- ティーンエージャーはすべて、その成長の過程で当然危険をおかす。危険をおかすことは、ティーンエージャーが自分のアイデンティティーを定義し、発達させるために用いるツールであり、健康上のリスクをおかすことは貴重な経験である。
- 健康な思春期の、リスクはあるが子どもによい影響を与えるものには、スポーツに参加する、芸術的でクリエイティブな才能を開発する、ボランティア活動、旅行、生徒会役員に立候補する、新しい友達をつくる、家族、地域社会などに対して建設的な貢献をなすことなどがある。これらの活動すべてにみられることは、失敗の可能性である。親はこれを認めて、子どもたちを助けてやらなければならない。

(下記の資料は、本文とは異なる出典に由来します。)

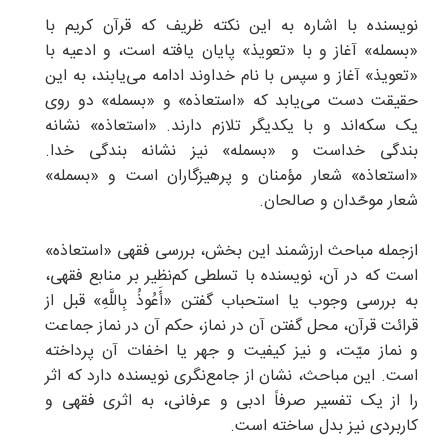
نویسنده با اشاره به این نکته ظریف که قرآن کریم با
«بسمله» آغاز و با «تعویذ» پایان یافته است، و ادعیه با
«تعویذ» آغاز و سپس با نام خداوند ادامه می‌یابند، به این
حقیقت دست می‌یابد که «استعاذه» و «بسمله» دو روی
یک سکه‌اند و با یکدیگر تلازم دارند. «استعاذه» نشانه
بندگی خداست و «بسمله» نیز نشانه بندگی خدا.
«استعاذه» شعار مؤمنان و پرهیزگاران است و «بسمله»
شعار موحّدان و صالحان.
ازجمله مباحث ارزشمند این بخش، بررسی فقهی «استعاذه»
است که در آن، نویسنده با تسلطی کم‌نظیر بر منابع فقهی،
به بررسی وجوب یا استحباب گفتن «أَعُوذُ بِاللَّهِ» قبل از
قرائت قرآن، محل گفتن آن در نماز، حکم آن در نماز جماعت
و نماز میّت، و نیز کیفیت و جهر یا اخفات آن پرداخته
است. این مباحث، نشان از جامع‌نگری نویسنده دارد که اثر
را از یک تفسیر صرفاً ادبی و عرفانی، به اثری فقهی و
کاربردی نیز بدل ساخته است.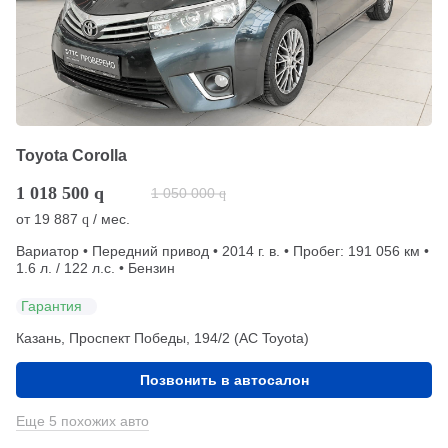
Toyota Corolla
1 018 500
q
1 050 000
q
от
19 887
/ мес.
q
Вариатор • Передний привод • 2014 г. в. • Пробег: 191 056 км •
1.6 л. / 122 л.с. • Бензин
Гарантия
Казань, Проспект Победы, 194/2 (АС Toyota)
Позвонить в автосалон
Еще 5 похожих авто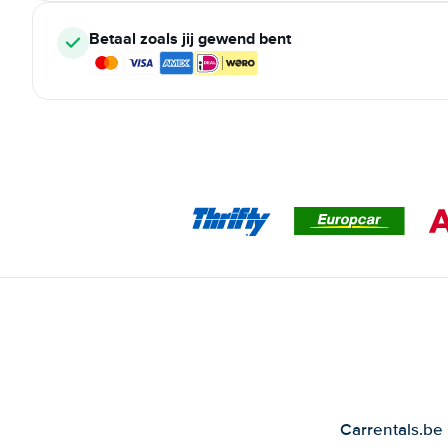
Betaal zoals jij gewend bent
Carrentals.be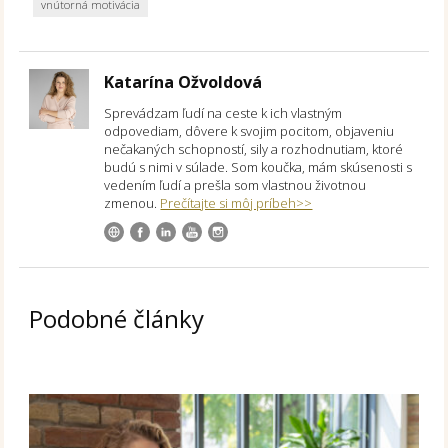
vnútorná motivácia
Katarína Ožvoldová
Sprevádzam ľudí na ceste k ich vlastným
odpovediam, dôvere k svojim pocitom, objaveniu
nečakaných schopností, sily a rozhodnutiam, ktoré
budú s nimi v súlade. Som koučka, mám skúsenosti s
vedením ľudí a prešla som vlastnou životnou
zmenou.
Prečítajte si môj príbeh>>
Podobné články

- 若者にとってネガティブなリスクのある行動とは、酒、タバコ、麻薬、乱暴な運転、安全ではない性行動、接食障害、自傷行為、家出、盗み、ギャング行為などがある。
- 若者が不健康なリスクをおかすことは、“反抗”――特に親に向けた怒りのジェスチュア――と見えるかも知れない。しかし、健康であろうと不健康であろうと危険をおかすことは、ティーンエージャーが自分を定義し、親を含む他人から離れて、自分のアイデンティティーを試してみようとする取り組みでもある。
- 若者の行動のなかには、当てにならないものもある。健全な危険をおかそうとしているだけなのに、それが本当に危険な行動となってしまうティーンエージャーもいる。たとえば、思春期の少女たちはダイエットの罠に気づかず、無茶食いをしたあげく、本物の摂食障害にかかるものが多い。親は子どもたちがそのようなことに苦しんでいるときに助けられるように、十分な情報をもたなければならない。
- 思春期のリスクを示す赤信号には、思春期の普通の“不機嫌”以上のうつ状態や不安が続くこと、学校での問題、違法な行為にふけること、その他不健全なリスクをおかす行動などがある。(喫煙、飲酒、乱暴な運転、無茶食い、自傷行為、家出、盗みなどがが同時に起こっていることがある。)
- 思春期の若者には危険をおかす必要があるので、親たちはこれを健全なやり方で手助けをしてやらねばならない。健全なリスクはそれ自体重要であり、また不健全なリスクをふせぐことができる。
- 思春期の若者が、友人や親を含む家族の行動について発言するとき、ネガティブなリスク行動について微妙なサインを出していることがある。親は自分自身が昔おかした危険や試みについて口を閉ざすことが多いが、この情報を若者と分かち合い,ロールモデルとなり、どんな過ちが致命的なのかを知らせ、親自身の青春時代の選択よりもよい選択をすすめるのが重要となる。
- 思春期の若者は親に対して、良いリスク、悪いリスクの見極めかたについて助言を求め、手本にしたいとおもっている。親は十代の子どもたちにたいしてリスク評価の学び方やその選択結果を予想することを教え、そのエネルギーを必要ならもっと健康的な活動に向ける方法を考えることを教えるべきである。
- 親は、自分達自身が最近どんな危険な行動をしているかについて気をつけるべきである。ティーンエージャーは自分で認めないかも知れないが、親を見ていて、真似をしている。
- 出典:
- The Romance of Risk: Why Teenagers Do the Things They Do(リスクのロマンス:どうしてティーンネージャーはそうするのか?)